U.S. National Council of Churches stands ‘in solidarity’ with Ukraine churches seeking peace and justice

U.S. National Council of Churches stands ‘in solidarity’ with Ukraine churches seeking peace and justice


As tensions in Ukraine continue over whether the nation should move closer to Russia or seek a relationship with the European Union, the U.S. National Council of Churches has praised Ukrainian churches for speaking and acting for “peace and justice.”

Ukraine President Viktor F. Yanukovych triggered widespread protests when he broke a promise to sign far-reaching political and free trade agreements with the EU. Instead, he secured $15 billion in aid from President Vladimir V. Putin of Russia.

Yanukovych has sought with little success to ease tensions in the former Soviet Republic, where attitudes toward Russia are bitterly divided.

The Very Rev. Leonid Kishkovsky, director of External Affairs and Interchurch Relations for the Orthodox Church in America, one of 37 member communions of the National Council of Churches, said the NCC “expresses its gratitude, admiration, and support to the Ukrainian churches.”

Churches in the Ukraine “have spoken and acted for peace and justice,” said Father Kishkovsky, a former president of the National Council of Churches.

“The voices of the Churches have sought to bear witness to non-violence,” Kishkovsky said. “They have also expressed the urgent need for an honest dialogue between government and society, with peace, justice, and democracy as its goal.”

Jim Winkler, General Secretary and President of the NCC, said the Council “asks the Christian people of our member communions to support the Christian churches of Ukraine by prayer.” 

“We are in solidarity with the Christian witness to non-violence and justice in Ukraine and around the world,” Winkler said.

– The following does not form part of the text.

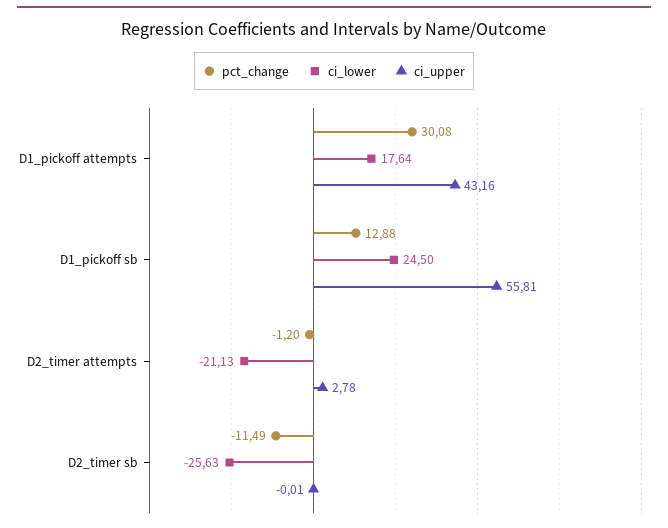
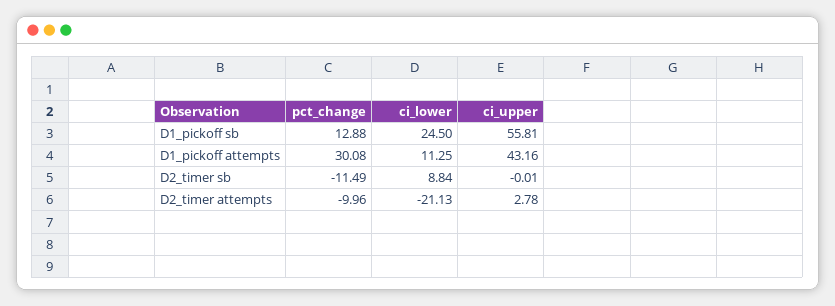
ci_lower, D1_pickoff attempts: 17.64 -> 11.25
pct_change, D2_timer attempts: -1.2 -> -9.96
ci_lower, D2_timer sb: -25.63 -> 8.84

Since its founding in 1950, the National Council of the Churches of Christ in the USA has been the leading force for shared ecumenical witness among Christians in the United States. The NCC’s 37 member communions — from a wide spectrum of Protestant, Anglican, Orthodox, Evangelical, historic African American and Living Peace churches — include 45 million persons in more than 100,000 local congregations in communities across the nation.